Burgerlijk procesrecht
- Belang van het vak Burgerlijk procesrecht: Goed procederen kan het
verschil maken tussen recht hebben en recht krijgen.
- Het biedt middelen om bevoegdheden o.g.v. het materiële recht te
verwezen.
- Steeds is de achterliggende gedachte dat evenwicht wordt gezocht
tussen de belangen van eiser en verweerder, beiden moeten goed tot hun
recht kunnen komen ( fair trial; EVRM).
Functie van het burgerlijk procesrecht:
Burgerlijk procesrecht is er om vermogensrecht geldend te (kunnen) maken.
De regelingen van het burgerlijk procesrecht
A) Procedure (leidend tot rechterlijke beslissing) ( Boek 1): Stappen die je
daarin kunt en moet zetten
B) Tenuitvoerlegging (executie) van die beslissing ( Boek 2): Een
rechterlijke uitspraak die je uiteindelijk niet kunt afdwingen, daar heb je
eigenlijk niets aan.
Wetboek van Burgerlijke Rechtsvordering:
Eerste boek: Wijze van procederen (rechtbank, hof, HR)

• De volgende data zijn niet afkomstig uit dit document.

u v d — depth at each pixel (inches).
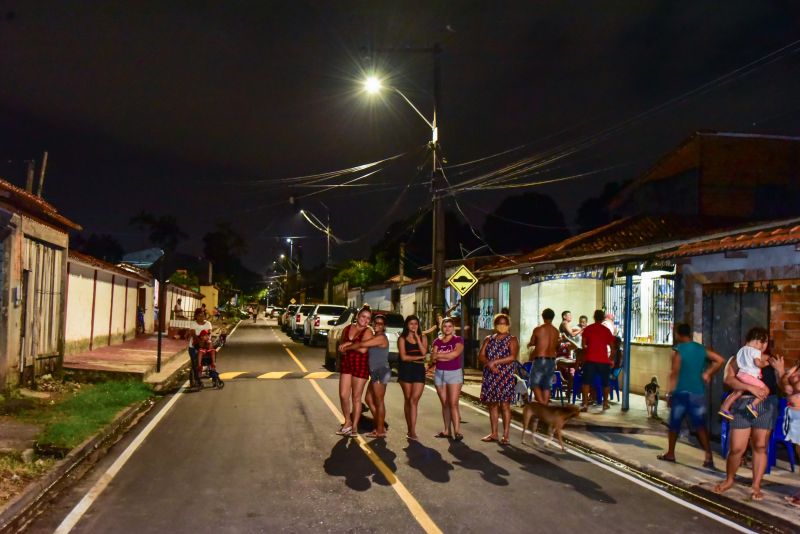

Tweede boek: Tenuitvoerlegging ( van vonnis of beschikking)
Derde boek: Rechtspleging van onderscheiden aard
Vierde boek: Arbitrage
Burgerlijk wetboek
Titel 3.10 BW: Verhaalsrecht op goederen ( i.v.m. executie)
Titel 3.11 BW: Rechtsvorderingen, onder meer reële executie, verjaring.
EVRM (Art. 6)
Een ieder heeft recht op een eerlijke en openbare behandeling van zijn zaak
Binnen een redelijke termijn
Door een onafhankelijke en onpartijdige rechtelijke instantie
Vonnis moet in openbaar worden uitgesproken
Wet RO: Hier zijn de diverse rechterlijke instanties geregeld
Rechtbank (eerste aanleg, nota bene ook de kantonrechter)
Gerechtshof ( hoger beroep)
Hoge Raad (cassatie)
,Grondvorm civiele procedure
Er zijn ook varianten, waarin de situatie gecompliceerder is en er niet enkel
sprake is van één eiser en één verweerder.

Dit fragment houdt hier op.